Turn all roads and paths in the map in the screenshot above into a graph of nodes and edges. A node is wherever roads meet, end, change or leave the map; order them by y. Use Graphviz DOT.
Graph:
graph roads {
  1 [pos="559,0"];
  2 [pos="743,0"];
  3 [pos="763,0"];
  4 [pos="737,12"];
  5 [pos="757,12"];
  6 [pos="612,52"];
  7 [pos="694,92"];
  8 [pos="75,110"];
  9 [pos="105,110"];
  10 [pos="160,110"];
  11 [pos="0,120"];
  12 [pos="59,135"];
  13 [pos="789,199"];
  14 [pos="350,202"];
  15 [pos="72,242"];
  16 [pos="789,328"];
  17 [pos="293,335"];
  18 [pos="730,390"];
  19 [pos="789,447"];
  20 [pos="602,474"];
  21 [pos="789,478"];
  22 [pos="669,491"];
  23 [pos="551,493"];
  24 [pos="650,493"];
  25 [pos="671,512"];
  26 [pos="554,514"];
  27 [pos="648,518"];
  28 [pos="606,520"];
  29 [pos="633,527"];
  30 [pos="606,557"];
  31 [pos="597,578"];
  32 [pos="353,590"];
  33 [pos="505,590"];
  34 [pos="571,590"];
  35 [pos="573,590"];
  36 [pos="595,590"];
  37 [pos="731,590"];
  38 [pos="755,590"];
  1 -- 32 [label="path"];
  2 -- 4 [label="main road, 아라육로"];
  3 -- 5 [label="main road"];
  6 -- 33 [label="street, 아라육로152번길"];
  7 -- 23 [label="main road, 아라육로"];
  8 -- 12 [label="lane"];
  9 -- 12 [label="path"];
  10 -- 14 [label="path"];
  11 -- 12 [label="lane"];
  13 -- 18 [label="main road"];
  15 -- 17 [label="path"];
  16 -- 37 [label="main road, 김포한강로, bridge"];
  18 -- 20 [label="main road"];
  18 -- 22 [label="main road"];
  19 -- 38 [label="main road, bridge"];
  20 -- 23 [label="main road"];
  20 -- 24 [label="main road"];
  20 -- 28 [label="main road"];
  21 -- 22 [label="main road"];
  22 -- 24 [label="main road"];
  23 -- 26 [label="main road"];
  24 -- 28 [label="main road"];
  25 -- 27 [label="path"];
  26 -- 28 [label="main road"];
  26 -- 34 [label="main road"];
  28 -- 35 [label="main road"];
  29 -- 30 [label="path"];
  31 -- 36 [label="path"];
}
○ ○ ○ ○ ○ ○ ○
**THE PROBLEM**. Write the records again exactly as they stand.

**FINISHED TASK**.
Turn all roads and paths in the map in the screenshot above into a graph of nodes and edges. A node is wherever roads meet, end, change or leave the map; order them by y. Use Graphviz DOT.
Graph:
graph roads {
  1 [pos="559,0"];
  2 [pos="743,0"];
  3 [pos="763,0"];
  4 [pos="737,12"];
  5 [pos="757,12"];
  6 [pos="612,52"];
  7 [pos="694,92"];
  8 [pos="75,110"];
  9 [pos="105,110"];
  10 [pos="160,110"];
  11 [pos="0,120"];
  12 [pos="59,135"];
  13 [pos="789,199"];
  14 [pos="350,202"];
  15 [pos="72,242"];
  16 [pos="789,328"];
  17 [pos="293,335"];
  18 [pos="730,390"];
  19 [pos="789,447"];
  20 [pos="602,474"];
  21 [pos="789,478"];
  22 [pos="669,491"];
  23 [pos="551,493"];
  24 [pos="650,493"];
  25 [pos="671,512"];
  26 [pos="554,514"];
  27 [pos="648,518"];
  28 [pos="606,520"];
  29 [pos="633,527"];
  30 [pos="606,557"];
  31 [pos="597,578"];
  32 [pos="353,590"];
  33 [pos="505,590"];
  34 [pos="571,590"];
  35 [pos="573,590"];
  36 [pos="595,590"];
  37 [pos="731,590"];
  38 [pos="755,590"];
  1 -- 32 [label="path"];
  2 -- 4 [label="main road, 아라육로"];
  3 -- 5 [label="main road"];
  6 -- 33 [label="street, 아라육로152번길"];
  7 -- 23 [label="main road, 아라육로"];
  8 -- 12 [label="lane"];
  9 -- 12 [label="path"];
  10 -- 14 [label="path"];
  11 -- 12 [label="lane"];
  13 -- 18 [label="main road"];
  15 -- 17 [label="path"];
  16 -- 37 [label="main road, 김포한강로, bridge"];
  18 -- 20 [label="main road"];
  18 -- 22 [label="main road"];
  19 -- 38 [label="main road, bridge"];
  20 -- 23 [label="main road"];
  20 -- 24 [label="main road"];
  20 -- 28 [label="main road"];
  21 -- 22 [label="main road"];
  22 -- 24 [label="main road"];
  23 -- 26 [label="main road"];
  24 -- 28 [label="main road"];
  25 -- 27 [label="path"];
  26 -- 28 [label="main road"];
  26 -- 34 [label="main road"];
  28 -- 35 [label="main road"];
  29 -- 30 [label="path"];
  31 -- 36 [label="path"];
}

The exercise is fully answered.